My kids are doing well. Brent and I have been connecting a lot and spending quality time together. Gail and I are as close as ever. However, Gail is struggling in school a bit. She hasn’t been listening to her teachers and she has had some issues with pulling her pants down in class. I don’t really know how things are going to play out next year. I think that I may put it on my list of to-do tasks to look into financial assistance for the private neurodivergent school in my area where she may be able to get both the education and support that she needs. Also, her two front teeth are getting a bit lose. I wonder how long it will take for them to fall out.

My gardening has been going well….well, mostly just the squash but still…its something lol.
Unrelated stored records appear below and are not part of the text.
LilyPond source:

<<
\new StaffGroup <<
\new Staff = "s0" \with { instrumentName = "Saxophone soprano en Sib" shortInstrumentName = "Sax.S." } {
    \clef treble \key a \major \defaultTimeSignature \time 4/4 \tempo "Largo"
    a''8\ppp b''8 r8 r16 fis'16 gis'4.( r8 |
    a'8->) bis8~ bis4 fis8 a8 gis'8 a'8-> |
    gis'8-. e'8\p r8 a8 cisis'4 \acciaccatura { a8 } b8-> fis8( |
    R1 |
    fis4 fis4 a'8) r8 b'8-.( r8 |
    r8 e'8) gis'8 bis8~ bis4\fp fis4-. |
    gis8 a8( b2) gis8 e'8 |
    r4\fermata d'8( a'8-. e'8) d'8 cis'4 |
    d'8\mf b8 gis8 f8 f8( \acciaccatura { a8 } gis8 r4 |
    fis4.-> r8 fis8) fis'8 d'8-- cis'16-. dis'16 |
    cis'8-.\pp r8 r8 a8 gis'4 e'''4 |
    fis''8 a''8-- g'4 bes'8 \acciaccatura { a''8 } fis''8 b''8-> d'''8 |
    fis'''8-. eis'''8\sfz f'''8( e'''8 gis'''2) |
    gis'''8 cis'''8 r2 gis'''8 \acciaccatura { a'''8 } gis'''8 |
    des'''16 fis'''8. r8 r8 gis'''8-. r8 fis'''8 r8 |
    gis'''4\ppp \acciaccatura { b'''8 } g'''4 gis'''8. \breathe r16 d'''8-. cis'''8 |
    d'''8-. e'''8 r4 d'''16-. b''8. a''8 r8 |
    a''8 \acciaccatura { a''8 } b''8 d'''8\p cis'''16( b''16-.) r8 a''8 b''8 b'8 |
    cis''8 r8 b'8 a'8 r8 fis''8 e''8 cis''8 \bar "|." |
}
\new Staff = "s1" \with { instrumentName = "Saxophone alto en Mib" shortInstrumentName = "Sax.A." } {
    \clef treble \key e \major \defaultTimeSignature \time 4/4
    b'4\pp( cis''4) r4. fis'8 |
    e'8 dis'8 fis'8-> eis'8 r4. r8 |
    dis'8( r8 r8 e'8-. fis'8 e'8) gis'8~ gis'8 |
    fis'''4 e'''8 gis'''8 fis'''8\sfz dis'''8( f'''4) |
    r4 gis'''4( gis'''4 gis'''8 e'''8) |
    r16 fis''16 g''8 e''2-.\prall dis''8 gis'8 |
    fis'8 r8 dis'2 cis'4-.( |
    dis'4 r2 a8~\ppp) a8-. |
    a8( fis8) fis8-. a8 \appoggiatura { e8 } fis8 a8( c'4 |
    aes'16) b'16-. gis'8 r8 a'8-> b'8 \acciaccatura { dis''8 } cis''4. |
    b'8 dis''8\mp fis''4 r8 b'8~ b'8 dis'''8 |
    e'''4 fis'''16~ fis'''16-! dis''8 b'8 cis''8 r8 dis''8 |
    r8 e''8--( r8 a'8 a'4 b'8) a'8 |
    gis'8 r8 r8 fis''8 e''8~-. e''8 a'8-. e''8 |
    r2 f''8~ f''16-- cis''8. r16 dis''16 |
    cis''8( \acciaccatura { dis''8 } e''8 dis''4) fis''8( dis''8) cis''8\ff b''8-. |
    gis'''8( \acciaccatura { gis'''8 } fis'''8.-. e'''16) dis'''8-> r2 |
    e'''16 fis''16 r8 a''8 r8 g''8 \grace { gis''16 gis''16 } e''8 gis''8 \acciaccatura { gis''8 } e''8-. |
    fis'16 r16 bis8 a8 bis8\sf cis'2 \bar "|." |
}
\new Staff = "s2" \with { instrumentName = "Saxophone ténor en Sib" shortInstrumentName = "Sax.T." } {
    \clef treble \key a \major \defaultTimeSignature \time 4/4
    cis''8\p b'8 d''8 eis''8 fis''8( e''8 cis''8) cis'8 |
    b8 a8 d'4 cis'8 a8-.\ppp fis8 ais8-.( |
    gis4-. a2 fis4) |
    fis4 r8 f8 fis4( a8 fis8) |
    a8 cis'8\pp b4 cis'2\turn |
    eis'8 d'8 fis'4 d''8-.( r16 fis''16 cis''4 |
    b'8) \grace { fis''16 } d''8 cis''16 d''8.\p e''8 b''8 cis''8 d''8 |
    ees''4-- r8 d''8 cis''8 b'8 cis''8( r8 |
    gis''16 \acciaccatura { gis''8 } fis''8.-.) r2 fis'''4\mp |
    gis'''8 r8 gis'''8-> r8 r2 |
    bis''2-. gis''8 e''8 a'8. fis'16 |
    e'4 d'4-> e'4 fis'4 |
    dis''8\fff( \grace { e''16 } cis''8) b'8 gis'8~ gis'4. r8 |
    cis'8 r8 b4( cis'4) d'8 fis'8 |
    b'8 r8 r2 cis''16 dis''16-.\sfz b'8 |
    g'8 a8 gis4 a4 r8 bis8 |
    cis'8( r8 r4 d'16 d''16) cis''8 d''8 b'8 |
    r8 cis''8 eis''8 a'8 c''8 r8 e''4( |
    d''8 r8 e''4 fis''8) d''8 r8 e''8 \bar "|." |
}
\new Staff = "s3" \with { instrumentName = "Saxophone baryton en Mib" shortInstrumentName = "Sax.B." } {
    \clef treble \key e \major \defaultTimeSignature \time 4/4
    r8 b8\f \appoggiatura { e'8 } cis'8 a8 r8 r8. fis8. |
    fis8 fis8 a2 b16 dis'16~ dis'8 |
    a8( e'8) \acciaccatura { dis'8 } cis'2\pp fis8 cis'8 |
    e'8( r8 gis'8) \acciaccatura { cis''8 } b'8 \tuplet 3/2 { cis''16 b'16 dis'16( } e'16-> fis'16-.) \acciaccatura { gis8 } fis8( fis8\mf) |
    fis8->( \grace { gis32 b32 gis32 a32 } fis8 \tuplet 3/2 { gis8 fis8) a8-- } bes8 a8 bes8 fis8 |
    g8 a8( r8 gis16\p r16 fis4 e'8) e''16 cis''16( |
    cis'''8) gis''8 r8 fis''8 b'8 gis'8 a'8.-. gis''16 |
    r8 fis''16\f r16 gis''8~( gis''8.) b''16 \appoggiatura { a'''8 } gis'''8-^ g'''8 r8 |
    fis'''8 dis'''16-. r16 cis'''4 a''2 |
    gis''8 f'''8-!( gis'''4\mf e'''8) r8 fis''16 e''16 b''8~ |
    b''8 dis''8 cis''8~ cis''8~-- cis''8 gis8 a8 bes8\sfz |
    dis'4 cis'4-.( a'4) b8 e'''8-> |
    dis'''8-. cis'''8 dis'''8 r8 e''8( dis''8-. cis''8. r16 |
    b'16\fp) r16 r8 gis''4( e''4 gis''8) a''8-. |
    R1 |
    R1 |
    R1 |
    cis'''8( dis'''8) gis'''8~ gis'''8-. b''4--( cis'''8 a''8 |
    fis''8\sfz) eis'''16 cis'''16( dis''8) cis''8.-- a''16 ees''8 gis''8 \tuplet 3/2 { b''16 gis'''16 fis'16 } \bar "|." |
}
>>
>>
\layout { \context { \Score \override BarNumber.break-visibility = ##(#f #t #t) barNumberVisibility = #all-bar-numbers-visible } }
Finally, my friend and I will be taking a trip tomorrow so she can check out Richmond, VA where she plans to move. Hopefully that trip will go well. Sometimes I a a little iffy with long car rides.

Love Always, AnxiouslyM

3 thoughts on “Open Diary 20

  1. sundaygirl9 says:

    Wow. I’m sorry you’re going through this. Ross sounds pretty abusive and I’m sure you must get a lot of feedback about him. Despite what everyone may think that the decision to leave should be black and white, it’s not. I hope that you have access to a good support system and know that you’ll do what you need to do in good time.

    Liked by 1 person

    1. AnxiouslyM says:

      Thank you so much. I appreciate your support. You’re right, it isn’t always so simple. Thankfully I do have people that I can talk to and blogging helps too. Each day I get more confident in myself to do what I need to do when I’ve had enough. The hard part has been recognizing when that time actually comes if that makes sense. I know that he is hurting and there is a part of him that wants to do better? I just don’t know how long I should wait for this to happen. Thank you again for your support, you did not over step and I really do appreciate it.